Arrêter, se dit très souvent aussi avec le pronom personnel, & devient par-là verbe récip. Il signifie, demeurer, cesser de marcher, n’aller pas plus loin. Stare, consistere. Il fut obligé de s’arrêter dans sa marche. Le soleil s’arrêta au commandement de Josué. Ils ne pouvoient ni marcher, ni s’arrêter. Vaug. Il se dit aussi de tout ce qui se meut par ressorts. Ma montre, ma pendule s’arrête a tout mpment. ☞ On le dit de même des choses fluides qui cessent de couler. Consistere, stare. Les eaux s’arrêtent en cet endroit, & y croupissent. On diroit que le temps s’arrête, tant il coule doucement. Bouh.
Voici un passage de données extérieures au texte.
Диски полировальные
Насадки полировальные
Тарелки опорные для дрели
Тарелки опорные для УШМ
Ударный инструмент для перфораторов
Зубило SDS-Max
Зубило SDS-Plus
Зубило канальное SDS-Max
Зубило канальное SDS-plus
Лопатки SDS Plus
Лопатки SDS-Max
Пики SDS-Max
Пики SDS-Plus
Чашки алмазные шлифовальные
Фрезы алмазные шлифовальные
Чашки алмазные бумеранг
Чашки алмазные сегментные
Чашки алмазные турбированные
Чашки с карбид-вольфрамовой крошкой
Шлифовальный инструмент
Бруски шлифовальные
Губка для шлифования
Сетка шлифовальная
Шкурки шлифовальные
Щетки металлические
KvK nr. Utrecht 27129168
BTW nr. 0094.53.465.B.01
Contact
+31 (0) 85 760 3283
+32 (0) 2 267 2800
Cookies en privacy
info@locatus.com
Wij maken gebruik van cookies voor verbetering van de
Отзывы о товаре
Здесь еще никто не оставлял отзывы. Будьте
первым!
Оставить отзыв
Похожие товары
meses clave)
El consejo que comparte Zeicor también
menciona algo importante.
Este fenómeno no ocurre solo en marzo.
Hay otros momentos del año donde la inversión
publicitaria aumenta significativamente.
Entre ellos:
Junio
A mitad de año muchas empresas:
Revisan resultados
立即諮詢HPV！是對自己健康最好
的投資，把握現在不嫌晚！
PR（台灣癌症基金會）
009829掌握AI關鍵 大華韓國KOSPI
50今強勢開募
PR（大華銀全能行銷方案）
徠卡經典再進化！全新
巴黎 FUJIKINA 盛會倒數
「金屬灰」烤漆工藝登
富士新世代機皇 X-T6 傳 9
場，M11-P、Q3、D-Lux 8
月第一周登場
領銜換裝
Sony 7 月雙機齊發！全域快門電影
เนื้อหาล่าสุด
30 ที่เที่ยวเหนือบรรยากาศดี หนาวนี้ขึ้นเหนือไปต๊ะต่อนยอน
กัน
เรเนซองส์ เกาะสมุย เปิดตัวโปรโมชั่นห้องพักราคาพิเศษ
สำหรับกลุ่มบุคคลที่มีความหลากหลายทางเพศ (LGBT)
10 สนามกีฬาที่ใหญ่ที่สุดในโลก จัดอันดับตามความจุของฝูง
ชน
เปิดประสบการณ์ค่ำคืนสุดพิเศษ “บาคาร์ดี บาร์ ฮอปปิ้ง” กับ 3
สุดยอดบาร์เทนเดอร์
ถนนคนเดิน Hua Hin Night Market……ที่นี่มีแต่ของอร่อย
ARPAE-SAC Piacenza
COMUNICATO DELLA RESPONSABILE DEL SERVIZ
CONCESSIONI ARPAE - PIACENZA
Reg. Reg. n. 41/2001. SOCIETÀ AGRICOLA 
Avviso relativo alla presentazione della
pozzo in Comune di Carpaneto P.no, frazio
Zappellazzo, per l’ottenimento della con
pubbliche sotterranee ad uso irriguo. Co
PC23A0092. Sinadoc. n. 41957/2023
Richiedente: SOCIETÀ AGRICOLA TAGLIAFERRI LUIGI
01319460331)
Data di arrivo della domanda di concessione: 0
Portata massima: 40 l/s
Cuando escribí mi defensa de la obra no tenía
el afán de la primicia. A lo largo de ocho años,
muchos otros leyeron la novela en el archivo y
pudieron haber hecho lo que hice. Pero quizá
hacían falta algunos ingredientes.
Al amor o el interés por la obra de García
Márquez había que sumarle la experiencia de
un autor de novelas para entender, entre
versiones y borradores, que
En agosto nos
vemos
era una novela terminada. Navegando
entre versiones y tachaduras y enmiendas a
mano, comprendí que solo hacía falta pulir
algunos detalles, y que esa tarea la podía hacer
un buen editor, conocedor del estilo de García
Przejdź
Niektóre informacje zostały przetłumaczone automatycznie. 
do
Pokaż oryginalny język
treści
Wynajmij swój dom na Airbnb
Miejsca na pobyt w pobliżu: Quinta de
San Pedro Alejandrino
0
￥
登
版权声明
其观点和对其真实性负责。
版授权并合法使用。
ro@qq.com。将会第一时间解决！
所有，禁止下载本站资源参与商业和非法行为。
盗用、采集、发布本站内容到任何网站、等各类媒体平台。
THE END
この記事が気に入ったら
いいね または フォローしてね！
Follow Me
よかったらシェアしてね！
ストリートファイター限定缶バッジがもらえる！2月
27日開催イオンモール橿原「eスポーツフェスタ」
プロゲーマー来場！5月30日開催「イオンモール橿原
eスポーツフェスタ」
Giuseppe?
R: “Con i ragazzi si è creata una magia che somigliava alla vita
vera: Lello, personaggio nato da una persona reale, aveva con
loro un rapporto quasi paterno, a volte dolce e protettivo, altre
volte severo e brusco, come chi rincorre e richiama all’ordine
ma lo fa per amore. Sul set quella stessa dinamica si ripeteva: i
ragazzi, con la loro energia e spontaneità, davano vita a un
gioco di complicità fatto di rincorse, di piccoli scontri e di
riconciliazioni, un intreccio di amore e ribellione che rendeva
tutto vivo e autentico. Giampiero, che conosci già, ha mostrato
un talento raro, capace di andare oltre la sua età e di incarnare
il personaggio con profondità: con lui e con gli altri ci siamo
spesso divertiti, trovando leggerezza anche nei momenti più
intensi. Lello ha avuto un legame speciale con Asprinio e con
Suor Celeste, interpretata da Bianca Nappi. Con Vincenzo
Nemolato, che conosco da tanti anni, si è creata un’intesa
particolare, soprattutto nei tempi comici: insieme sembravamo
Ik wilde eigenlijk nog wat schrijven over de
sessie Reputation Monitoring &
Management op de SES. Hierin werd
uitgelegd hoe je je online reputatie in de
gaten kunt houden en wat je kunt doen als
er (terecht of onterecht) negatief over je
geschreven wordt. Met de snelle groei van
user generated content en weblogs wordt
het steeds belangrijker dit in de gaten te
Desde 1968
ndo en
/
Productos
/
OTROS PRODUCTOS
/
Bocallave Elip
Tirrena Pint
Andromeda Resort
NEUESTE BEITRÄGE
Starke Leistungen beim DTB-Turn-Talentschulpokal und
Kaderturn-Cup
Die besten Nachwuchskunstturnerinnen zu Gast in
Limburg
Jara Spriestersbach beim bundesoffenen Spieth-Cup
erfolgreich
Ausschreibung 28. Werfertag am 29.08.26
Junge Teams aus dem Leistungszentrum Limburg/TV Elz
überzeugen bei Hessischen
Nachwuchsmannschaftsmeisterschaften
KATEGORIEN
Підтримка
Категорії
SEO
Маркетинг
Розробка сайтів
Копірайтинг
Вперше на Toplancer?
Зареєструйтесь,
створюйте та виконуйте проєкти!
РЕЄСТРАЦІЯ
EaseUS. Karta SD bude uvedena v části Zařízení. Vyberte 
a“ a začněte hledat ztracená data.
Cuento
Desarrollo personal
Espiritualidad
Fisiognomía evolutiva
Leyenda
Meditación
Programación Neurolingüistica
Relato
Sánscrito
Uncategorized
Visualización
s’Arrêter, se prend aussi pour se contenir, cesser de faire une chose ; & alors il s’emploie absolument, & ne se dit guère qu’en parlant de ce qui n’est pas bien. Desistere, quiescere. Arrêtez-vous. Si vous ne vous arrêtez. S’il ne se fût arrêté, on lui auroit donné mille coups. Scar.

s’Arrêter, signifie encore au propre la même chose que s’amuser. Il seroit arrivé, s’il ne s’étoit pas arrêté en chemin.

s’Arrêter, est aussi employé au figuré dans les acceptions suivantes.

s’Arrêter, avoir des égards, être retenu par quelque considération. Rationem habere rei alicujus, moveri re aliquâ. Vous arrêtez-vous à ce qu’il vous dit ? Peu de gens s’arrêteront à cela, & sur-tout dans la colère. Pasc. La Cour a prononcé sans s’arrêter à son appel, à sa requête. Il ne faut jamais s’arrêter aux apparences.

s’Arrêter, s’amuser, employer tout son temps à une chose, y donner toute son attention. Immorari, insistere. Il ne faut point s’arrêter à des bagatelles. Cet homme s’arrête toujours au solide. L’orgueil philosophique s’arrête trop aux causes secondes, & ne s’élève pas assez au premier moteur de toutes choses. Maleb.

s’Arrêter, demeurer long-temps sur un sujet, y insister. Il n’y a rien où je me fois arrêté plus longtemps que sur l’amitié. Quand on s’arrête aux circonstances surperflues dans une narration, cela gâte tout, & énerve le discours. Boil.

s’Arrêter, se fixer, se déterminer, Stare, consistere. Il ne s’arrête jamais à ses premiers sentimens. Il faut s’arrêter à ce qu’on a déjà jugé. Il s’arrête à la justice, & à l’honnêteté.

s’Arrêter, demeurer court, par défaut de mémoire. Hærere. Cet homme ne devroit jamais parler en public ; il s’arrête toujours au luilieu de son discours.

s’Arrêter, mollir dans ses entreprises, ne pas poursuivre sa pointe, abandonner son projet, lorsqu’il est plus aisé à exécuter. A quoi pensez-vous, de vous arrêter en si beau chemin ?

ARRÊTÉ, ÉE part. Il a les significations de son verbe, en latin comme en françois. On dit d’un extravagant, qu’il n’a pas l’esprit arrêté ; d’un bigle, qu’il n’a pas la vue arrêtée ; d’un homme irrésolu, qu’il n’y jamais rien d’arrêté avec lui. On dit, qu’une chose est arrêtée ; pour dire, qu’elle est conclue, déterminée.

☞ On dit en Peinture, qu’un dessein est arrêté, lorsqu’il est fini, & que les contours en sont déterminés avec justesse & sans indécision. Voyez Arrêter, terme de Peinture.

En termes de Blason, On dit qu’un annimal est arrêté, quand il est debout sur ses quatre pieds, sans que l’un avance devant l’autre, comme sont les animaux qu’on appelle Passans. Insistens, inhærens pedibus.